- _USING THE INFORMATION_
1) Revise the text on Redis and AI agents by reproducing it from "- Ranking Methods: Support" up to and including "the cache misses.", with "Traditional" changed to "Conventional".
2) Pick up the text on Redis and AI agents after its final line and continue writing it.
━━ SELECTED TEXT
The core challenge is not the LLM's generation capability, but rather connecting all these disparate systems to the agent in a usable, unified, and low-latency way.
-
5
Proposed Solution: A Unified Context Layer
Redis argues that AI architectures need a semantic access layer sitting directly between the agent and the various data sources. Rather than forcing the agent to query multiple systems independently, a unified context retrieval layer handles the complexity and provides clean access to:
- Structured Data: Orders, customer accounts, inventory, and transaction states.
- Unstructured Data: PDFs, documentation, help tickets, and internal knowledge bases.
- Memory: Conversation histories, user preferences, and historical agent decisions.
This abstraction simplifies agent design, ensuring the model receives a unified context package regardless of where the data originates.
-
6
Redis Search Is More Than Vector Search
Redis is shifting its position from a simple caching layer to a comprehensive search and retrieval platform. It offers hybrid retrieval by combining several capabilities:
- Search Capabilities: Vector similarity search, full-text search, numeric filters, and geospatial queries.
- Advanced Search Features: Fuzzy matching, synonym dictionaries, word stemming, and spelling correction.
- Ranking Methods: Support for classic text scoring models like BM25 and TF-IDF, as well as custom hybrid scores.
This allows applications to run hybrid queries, finding documents that are both semantically similar and match strict metadata filters (e.g., date ranges, locations, or numeric values) in a single pass.
-
7
Semantic Caching
Traditional caching relies on exact key/value string matching. If a user changes a single letter or word, the cache misses.
Semantic caching works differently. If a new user query is semantically similar to a previously answered question (based on distance metrics in vector space), the system returns the cached response directly without running the query through the LLM again.
Question A: "What is the PTO policy?"
Question B: "How many vacation days do employees get?"
Result: Match detected! Returns cached Answer A without invoking the LLM.
According to Redis, implementing semantic caching can result in:
- Up to 15x lower latency for repeated or equivalent queries.
━━━━
━━ EXERCISE DATA
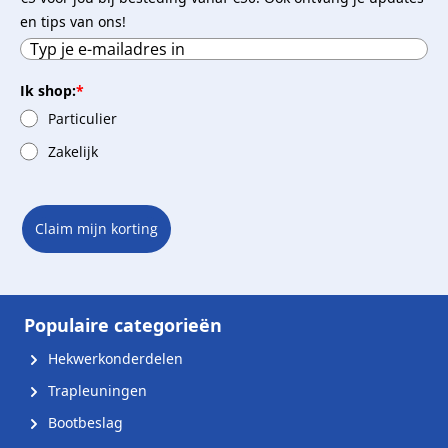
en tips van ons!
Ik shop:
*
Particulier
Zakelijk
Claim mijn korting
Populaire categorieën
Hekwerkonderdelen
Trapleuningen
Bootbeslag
━━━━
━━ EXERCISE DATA
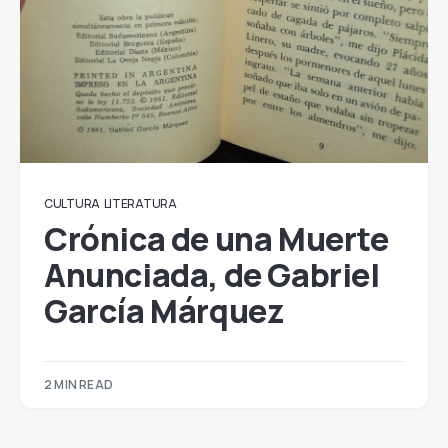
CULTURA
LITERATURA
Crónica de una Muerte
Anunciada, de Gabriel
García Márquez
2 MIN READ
━━━━
- _NUMBERED RESPONSES_
1)
- Ranking Methods: Support for classic text scoring models like BM25 and TF-IDF, as well as custom hybrid scores.
This allows applications to run hybrid queries, finding documents that are both semantically similar and match strict metadata filters (e.g., date ranges, locations, or numeric values) in a single pass.
-
7
Semantic Caching
Conventional caching relies on exact key/value string matching. If a user changes a single letter or word, the cache misses.

2)
- Up to 90% lower LLM costs by preventing redundant token processing.
-
8
Redis Iris & Agent Memory Strategy
The presentation introduced Redis Iris as a unified context platform. It combines data integration (synchronizing relational databases like Oracle, PostgreSQL, MySQL, SQL Server, and MongoDB), context retrieval, short/long-term agent memory, and semantic caching.
A key focus of Redis Iris is its strategy for Agent Memory. Storing full chat logs quickly exceeds context windows and floods the system with noise. Instead, Redis Iris supports structured memory extraction. For example, it extracts:
- Technology choices and preferences.
- Architecture decisions and patterns.
- Implementation details and state configurations.
Key Takeaways
- RAG is Becoming Infrastructure: Document retrieval is no longer the final goal; it is a single component within a larger context orchestration layer.
- Memory Matters: Effective agents rely on curated short-term and long-term memory structures rather than raw conversation histories or basic document searches.
- Context Engineering: Prompt engineering is maturing into context engineering. The success of an AI app is defined by how context is dynamically integrated, updated, and retrieved.
- Multi-Source Retrieval: Real-world operational answers require connecting vector databases with traditional SQL databases, APIs, session states, and active memories.
"The future of AI applications is defined by context management as much as by the capabilities of the underlying LLM itself."